文=鈴木健一郎

名古屋Dへの移籍で手に入れたものは「自信」

FIBAチャレンジから先月の台湾遠征で日本代表に招集され、今回も『順当に』68名の重点強化選手に名を連ねた張本天傑。13日の練習後に話を聞くと、「今回は人数が多いし、まだ選考段階なので」と本人はまだ慎重だった。「今回は以前の経験は関係なくゼロに戻っての選考なので、初心に戻ってチャレンジャーという気持ちです」と語る。

合宿ではあっても、代表に呼ばれることは刺激になる。「普段一緒にプレーできない先輩方と一緒に練習できるので。チーム内のコンタクトとか良い経験ができます。新しいコーチがディフェンスからオフェンスまで一つひとつ細かいので、それをしっかりチームに持ち帰って、『こういうことを学びました』とみんなに伝えたいです」

これから日本代表では熾烈な生き残り競争が始まる。「代表とチームでは自分のやることが違います。代表はコーチに求められたことを一つひとつ徹底してやらないといけなくて、それが代表で生き残れる一つの技術だと思っています。言われたことを徹底してやるだけなので」

もちろん、代表のバスケットを遂行すると同時に自分の強みを出していくことも求められる。張本もそれを理解しており、自分の強みを「この身長でディフェンスの脚力があることです。ディフェンシブのアグレッシブさと外からの3ポイントシュートです」と説明する。

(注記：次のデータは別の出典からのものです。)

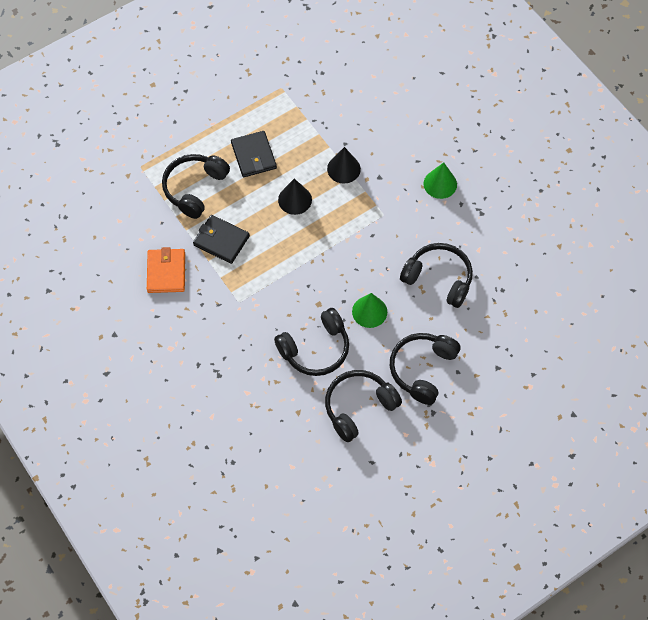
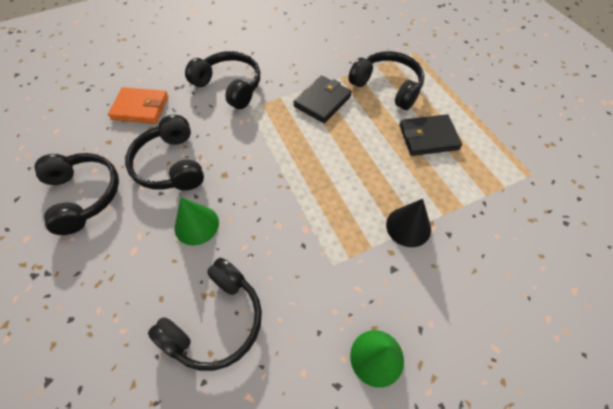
camera: 100 degrees right, 5 degrees down
(166, 272) = (295, 61): orange wallet -> orange wallet (140, 108)
(295, 199) = (366, 169): black cone -> none
(422, 369) = (95, 273): black headphones -> black headphones (229, 86)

Bリーグ開幕を前に、張本は2014年にアーリーエントリーで入団したアルバルク東京を離れ、名古屋ダイヤモンドドルフィンズに移籍した。この移籍がもたらした最大のメリットはプレータイムの増加だ。チームのファーストチョイスとしてプレーできる今は、昨シーズンは13分だったプレータイムが25分へと伸び、何より「自信がつきました」と張本は言う。

Bリーグになって注目が増した。そして代表では2019年のワールドカップ、2020年の東京オリンピックという大きな目標がある。

「4年なんて一瞬です。東京オリンピックにも出れるか分からない状況なので今からレベルアップしていかないと。自分のことだけじゃなく、学んだことを自分のチームに持ち帰って。さらには自分のチームだけじゃなくて愛知県の小学校や中学校にも広めていきたいと思います」

この日、代表合宿を視察に訪れたBリーグの大河正明チェアマンは、代表に呼ばれた選手がレベルアップして、Bリーグ全体の底上げを担ってほしいと檄を飛ばしていた。それを受けての張本の発言だが、チームに持ち帰るだけでなく、地元の小中学校まで意識していたのには驚きだ。2020年だけでなくその先のことまで、彼は見据えているのかもしれない。